- [Assigned task] Give the entries back exactly, dropping each image.

------------------------------------------------

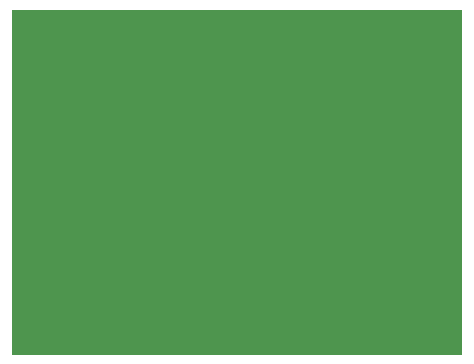
<source format=gbr>
G04 DipTrace 2.4.0.2*
%INBoard.gbr*%
%MOIN*%
%ADD11C,0.0055*%
%FSLAX44Y44*%
G04*
G70*
G90*
G75*
G01*
%LNBoardPoly*%
%LPD*%
G36*
X3937Y15437D2*
D11*
X18937D1*
Y3937D1*
X3937D1*
Y15437D1*
G37*
M02*

</source>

------------------------------------------------

- [Answer for the task]
<source format=gbr>
G04 DipTrace 2.4.0.2*
%INBoard.gbr*%
%MOIN*%
%ADD11C,0.0055*%
%FSLAX44Y44*%
G04*
G70*
G90*
G75*
G01*
%LNBoardPoly*%
%LPD*%
G36*
X3937Y15437D2*
D11*
X18937D1*
Y3937D1*
X3937D1*
Y15437D1*
G37*
M02*

</source>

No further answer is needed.